Terry Anderson, Associated Press Ajansı’nın Ortadoğu Büro şefi iken 1985 yılında bir grup tarafından kaçırıldı. Hafızası güçlü okuyucular o yıllarda Beyrut’ta yaşanan “gazeteci kaçırma” olaylarını kolayca hatırlayacaklardır.
Anderson kaçırıldığında 37 yaşındaydı. Yedi yıl sonra, 44 yaşına geldiğinde serbest bırakıldı. Serbest kaldıktan sonra yaşadığı en büyük şoku şöyle anlatıyor:
“Uzun tatilime çıktığımda 37 yaşındaydım. Yedi yıl sonra serbest kalıncaya kadar hiç aynaya bakma olanağı bulamadım. Kendimi hâlâ genç hissediyordum, ama yaşım da 44 olmuştu. Bana çevrilen her kamera doğrudan tepemdeki kel bölgeye yöneliyordu. Kendimi televizyonda gördüğümde şoka girdim. Aman Tanrım, yaşlanmışım ben!”
Aynaya ikinci bakış
Bu ilginç öyküyü, sizlere geçen hafta sözünü ettiğim Gail Sheehy’nin kitabında okudum. (Erkeklerde Yaşam Dönemeçleri – Kim Korkar Andropozdan?, Troya Yayıncılık, Çeviren: Selçuk Şahin.)
Eski arkadaşlarla konuşurken zaman zaman şöyle sohbetler oluyor: “Geçenlerde bizim sınıftaki Nuray’ı gördüm. Ne kadar yaşlanmış, inanamazsın..”
Bunu söyleyenler genellikle kendilerinin hiç yaşlanmadıklarını zannedenler oluyor.
Terry Anderson’un öyküsünü okuyana kadar onlarla birlikte ben de hayret nidaları atardım: Yapma ya!
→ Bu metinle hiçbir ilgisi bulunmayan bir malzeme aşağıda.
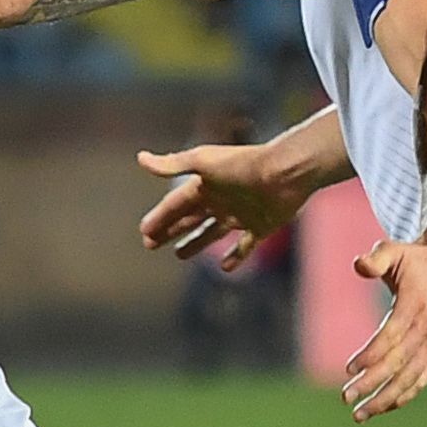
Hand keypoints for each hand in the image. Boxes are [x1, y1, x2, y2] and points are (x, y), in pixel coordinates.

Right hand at [137, 138, 313, 269]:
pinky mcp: (261, 227)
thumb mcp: (203, 161)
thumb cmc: (243, 165)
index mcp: (205, 185)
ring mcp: (241, 215)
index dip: (160, 217)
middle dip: (170, 230)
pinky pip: (244, 246)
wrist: (285, 172)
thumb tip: (140, 158)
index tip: (144, 232)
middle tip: (150, 244)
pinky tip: (224, 268)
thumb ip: (173, 164)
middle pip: (189, 218)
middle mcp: (221, 200)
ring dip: (195, 243)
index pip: (175, 205)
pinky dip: (234, 257)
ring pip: (212, 233)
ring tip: (179, 255)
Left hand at [341, 236, 426, 419]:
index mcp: (416, 305)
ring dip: (386, 398)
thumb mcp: (394, 250)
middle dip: (372, 384)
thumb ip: (376, 258)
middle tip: (346, 398)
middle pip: (399, 363)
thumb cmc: (415, 259)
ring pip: (411, 377)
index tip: (349, 370)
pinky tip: (384, 407)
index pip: (391, 337)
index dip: (370, 355)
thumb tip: (358, 264)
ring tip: (360, 414)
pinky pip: (423, 378)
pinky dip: (405, 395)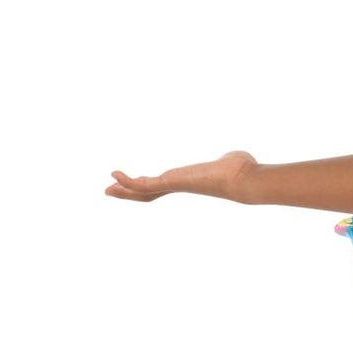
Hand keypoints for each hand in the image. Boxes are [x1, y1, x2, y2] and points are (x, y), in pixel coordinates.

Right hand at [105, 150, 262, 203]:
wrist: (244, 180)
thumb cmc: (244, 171)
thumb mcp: (232, 162)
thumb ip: (229, 160)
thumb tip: (236, 158)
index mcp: (191, 182)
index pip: (164, 186)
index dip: (150, 186)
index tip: (139, 181)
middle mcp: (180, 186)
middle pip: (149, 194)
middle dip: (130, 193)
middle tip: (112, 190)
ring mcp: (174, 185)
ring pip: (143, 193)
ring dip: (124, 192)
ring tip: (107, 189)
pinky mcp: (172, 183)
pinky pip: (144, 184)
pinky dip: (128, 182)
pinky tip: (114, 176)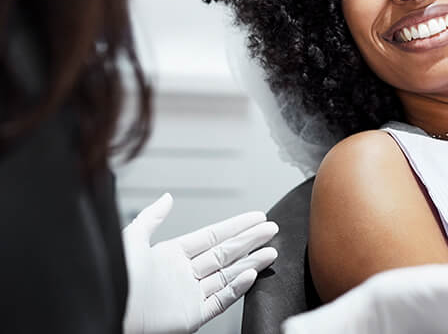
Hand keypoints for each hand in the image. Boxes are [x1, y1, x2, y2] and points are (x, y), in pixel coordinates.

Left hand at [123, 193, 277, 333]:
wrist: (109, 311)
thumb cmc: (115, 278)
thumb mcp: (133, 239)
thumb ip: (152, 217)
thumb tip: (167, 197)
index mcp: (171, 255)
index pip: (212, 236)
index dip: (236, 226)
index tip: (256, 217)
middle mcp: (184, 274)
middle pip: (225, 253)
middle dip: (250, 240)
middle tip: (271, 229)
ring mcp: (189, 295)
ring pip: (228, 275)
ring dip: (251, 263)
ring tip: (271, 251)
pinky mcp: (191, 316)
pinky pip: (220, 300)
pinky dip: (237, 288)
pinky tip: (251, 274)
Artık Anderson’un öyküsünü anlatacağım ve hepsine dönüp aynaya bir kez daha bakmalarını söyleyeceğim..
Amerikalı beyzbol oyuncusu Satchel Paige’nin diline doladığı ve sonunda da meşhur ettiği bir soru varmış:
“Kaç yaşında olduğunu bilmesen, kendini kaç yaşında sayardın?”
Gail Sheehy düzenlediği grup söyleşilerinde bu soruyu neredeyse bütün “hastalarına” sormuş. Şöyle yazıyor:
“Eğitim görmüş orta sınıf erkeklerinde cevap, hiç şaşmaksızın gerçek yaşlarından beş ila on yaş daha az çıkıyor. Yaş konusundaki bu karmaşada bir on yıl aradan kayıp gidiveriyor..”
Sen orta yaşlıysan..
Hasan Cemal, “Kimse Kızmasın Kendimi Anlattım” isimli kitabının bir yerinde “artık orta yaşa geldiğini ve kendisiyle bir hesaplaşma yaptığını” yazmıştı.
Bunu okuyunca, Radikal’in Genel Yayın Müdürü İsmet Berkan ile birlikte ona şöyle takıldığımı hatırlıyorum: “Hasan Ağabey, sen orta yaşlıysan benim de genç sayılmam gerekiyor. O zaman İsmet Berkan’a ne diyeceğiz: ‘Sen çocuksun, buralarda ne işin var’ mı?”
Hasan Cemal’in kendisini neden olduğundan daha genç zannettiğinin yanıtını da aynı kitapta buldum.
Hasan Cemal’in sırrı
İleri yaşlarda bebek sahibi olan erkeklerde böyle şeyler oluyormuş!
Birçok arkadaşımın saçları döküldü. İçlerinden küçük bir bölümü bunu kendilerine ciddi olarak dert ediyorlar. Üç tel saçları için neredeyse her hafta berbere gidenler bile var aralarında.
Artık onlara söyleyecek bir “teselli” cümlem de var..
Amerikan Kel Erkekler Derneği kurucusu John T. Capps III şöyle diyormuş:
“Bir insanın ortalama olarak, ömrünün yedi sekiz yılını saçlarını taramak, kurutmak ve bakımını yapmakla geçirdiğini gösteren istatistik sonuçlarına bayılıyorum. Ben bu yedi yılımı başka işler yapmak için harcayabilirim.”